Someone seeing the semi chasing the bike might call the state police, but the closest statie was apt to be in Show Low, drinking java and eating pie and flirting with the waitress while Travis Tritt played on the Rock-Ola.
There was only them. But that was nothing new.
Vince thrust his hand to the right, then made a fist and patted the air with it. The other three swung over to the side behind him, engines clobbering, the air over their straight-pipes shimmering.
Lemmy pulled up beside him, his face haggard and cheesy yellow. “He didn’t see the taillight signal!” he shouted.
“Didn’t see or didn’t understand!” Vince yelled back. He was trembling. Maybe it was just the bike throbbing under him. “Comes to the same! Time for Little Boy!”
For a moment Lemmy didn’t understand. Then he twisted around and yanked the straps on his right-hand saddlebag. No fancy plastic hardcase for Lemmy. Lemmy was old-school all the way.
While he was rooting, there was a sudden, gunning roar. That was Roy. Roy had had enough. He wheeled around and shot back east, his shadow now running before him, a scrawny black gantry-man. On the back of his leather vest was a hideous joke: NO RETREAT, NO SURRENDER.
“Come back, Klowes, you dickwad!” Peaches bellowed. His hand slipped from his clutch. The Beezer, still in gear, lurched forward almost over Vince’s foot, passed high-octane gas, and stalled. Peaches was almost hurled off but didn’t seem to notice. He was still looking back. He shook his fist; his scant gray hair whirled around his long, narrow skull. “Come back, you chickenshit DICKWAAAAD!”
Roy didn’t come back. Roy didn’t even look back.
Peaches turned to Vince. Tears streamed down cheeks sun-flayed by a million rides and ten million beers. In that moment he looked older than the desert he stood on.
“You’re stronger’n me, Vince, but I got me a bigger asshole. You rip his head off, I’ ll be in charge of shittin’ down his neck.”
“Hurry up!” Vince shouted at Lemmy. “Hurry up, goddamn you!”
Just when he thought Lemmy was going to come up empty, his old running buddy straightened with Little Boy in his gloved hand.
The Tribe did not ride with guns. Outlaw motorheads like them never did. They all had records, and any cop in Nevada would be delighted to put one of them away for thirty years on a gun charge. One, or all of them. They carried knives, but knives were no good in this situation; witness what had happened to Roy’s machete, which had turned out as useless as the man himself. Except when it came to killing stoned little girls in high-school sweaters, that was.

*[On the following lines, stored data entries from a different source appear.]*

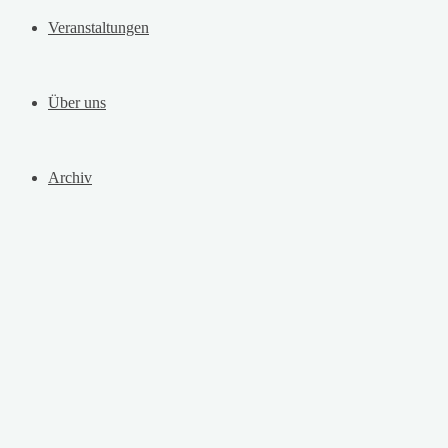
Veranstaltungen
Über uns
Archiv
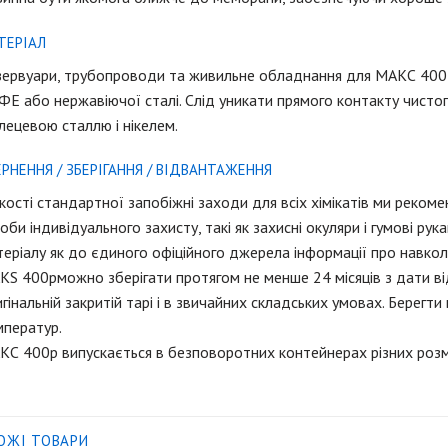
ТЕРІАЛ
зервуари, трубопроводи та живильне обладнання для МАКС 400P 
Е або нержавіючої сталі. Слід уникати прямого контакту чистог
лецевою сталлю і нікелем.
ЕРНЕННЯ / ЗБЕРІГАННЯ / ВІДВАНТАЖЕННЯ
кості стандартної запобіжні заходи для всіх хімікатів ми реко
оби індивідуального захисту, такі як захисні окуляри і гумові ру
еріалу як до єдиного офіційного джерела інформації про навко
S 400рможно зберігати протягом не менше 24 місяців з дати від
гінальній закритій тарі і в звичайних складських умовах. Берегти
мператур.
С 400p випускається в безповоротних контейнерах різних розмі
ОЖІ ТОВАРИ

Little Boy, however, while not strictly legal, was not a gun. And the one cop who’d looked at it (“while searching for drugs”—the pigs were always doing that; it was what they lived for) had given Lemmy a skate when Lemmy explained it was more reliable than a road flare if you broke down at night. Maybe the cop knew what he was looking at, maybe not, but he knew that Lemmy was a veteran. Not just from Lemmy’s veteran’s license plate, which could have been stolen, but because the cop had been a vet himself. “Au Shau Valley, where the shit smells sweeter,” he’d said, and they had both laughed and even ended up bumping fists.
Little Boy was an M84 stun grenade, more popularly known as a flashbang. Lemmy had been carrying it in his saddlebag for maybe five years, always saying it would come in handy someday when the other guys—Vince included—ribbed him about it.
Someday had turned out to be today.
“Will this old son of a bitch still work?” Vince shouted as he hung Little Boy over his handlebars by the strap. It didn’t look like a grenade. It looked like a combination thermos bottle and aerosol can. The only grenade-y thing about it was the pull ring duct-taped to the side.
“I don’t know! I don’t even know how you can—”
Vince had no time to discuss logistics. He had only a vague idea of what the logistics might be anyway. “I have to ride! That fuck’s gonna come out on the other end of the Cumba road! I mean to be there when he does!”
“And if Race ain’t in front of him?” Lemmy asked. They had been shouting until now, all jacked up on adrenaline. It was almost a surprise to hear a nearly normal tone of voice.